Smooth Listening: It's odd to say that an album by Rick Ross is mellow, but Teflon Don is host to the most chilled out rap songs of the year. From the jazz-styled Ne-Yo collaboration "Super High" to the down tempo "Aston Martin Music" featuring a crooning Drake, the album deepens the 'fantasy rap' niche Ross has carved out for himself recently. This fantasy style was a potent idea developed in Deeper Than Rap, but has now been improved and is now more fluid and nuanced than before. Ross has also massaged his previously gruff, alpha male voice to accommodate these particular songs. Teflon Don stands out thanks to these tracks and Ross provides a comfortable, organic flow to go along with such decadent sounds.
Features, Features, Features: With the presence of quieter beats in some songs, one may assume the album is a snoozer but that is far from the truth. Teflon Don hosts a multitude of guest features just as eager as Ross to do their thing. Yet unlike the usual mainstream cash-in album, the presence of these artists never feels forced. "Free Mason" stands out thanks to the consistently great Jay-Z and some assistance from John Legend; "Tears Of Joy" features the superb Cee-Lo Green over a soulful beat; "Live Fast, Die Young" is the most unique song on the album thanks in no small part to its twitchy, rough, soul sampling electro beat from No I.D. and the playful guest verse from Kanye West. Along with others like Gucci Mane, Diddy, and T.I., Teflon Don is evidence that Ross has enough swagger to attract these big names and enough talent not to get overshadowed by them.
Emotionally Deaf: It's usually a good thing when rappers are more willing to express their personal feelings in their music. Yet whenever Ross tries to do so in Teflon Don, those songs are uncharacteristically weak.
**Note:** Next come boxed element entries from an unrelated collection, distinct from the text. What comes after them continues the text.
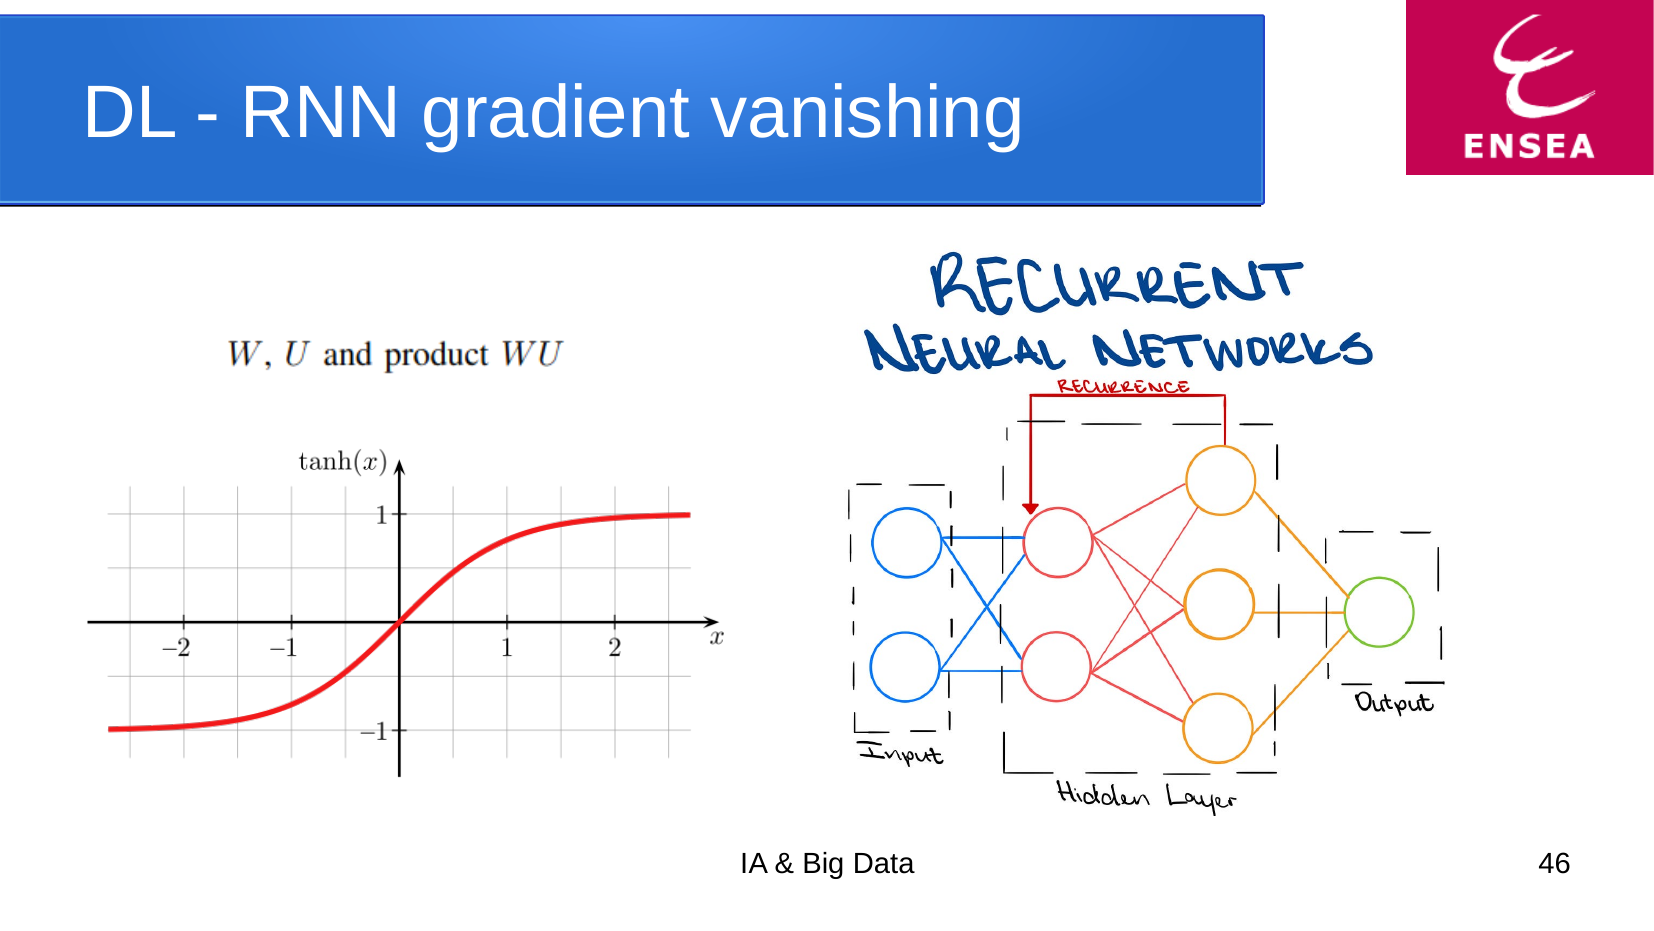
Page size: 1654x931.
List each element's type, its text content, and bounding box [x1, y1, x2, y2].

title DL - RNN gradient vanishing [82, 35, 1235, 189]
picture [224, 330, 572, 375]
picture [1406, 0, 1654, 175]
picture [70, 439, 730, 804]
picture [779, 236, 1536, 816]
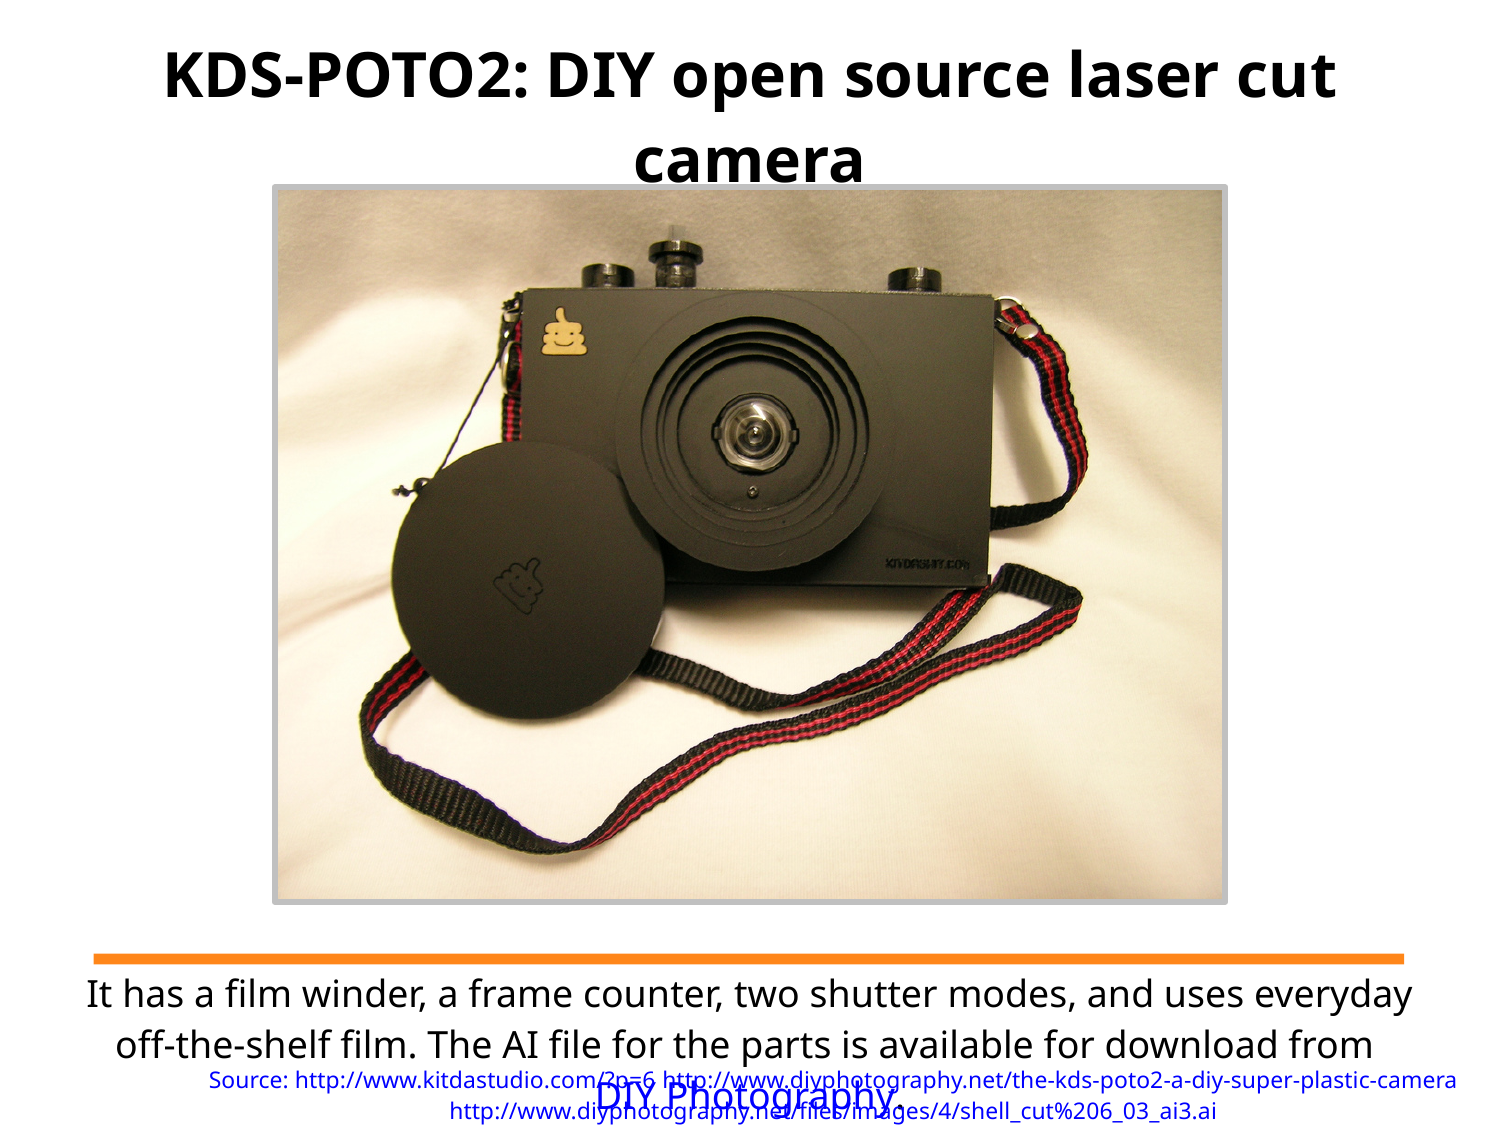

The intro "I'm Not A Star" is, essentially, the musings of a king about how he is not simply a celebrity rapper. While lyrically the song is good, the beat is narrow-minded and very uninspired compared to the great experiments found throughout the album. "All The Money In The World" is yet another example of a track with strong lyrical content (about his father) that helps the listener connect with the artist but sounds just plain bad. If "MC Hammer" or "Blowin Money Fast" were a bit more personal, I would have less to complain about. Yet, while Ross keeps things interesting and personal with his lyricism, he still disappoints in his attempts to differentiate these from his other work.
Just like the French rose wine he is nicknamed after, Ross has gotten better with time. Easily his best work to date, Teflon Don achieves a laudable balance between the luxurious sounds found on Deeper Than Rap with higher quality beats similar to previous work. While the album never really discovers anything new, it does cement Rick Ross's credibility as a great lyricist with a powerful ear for sounds.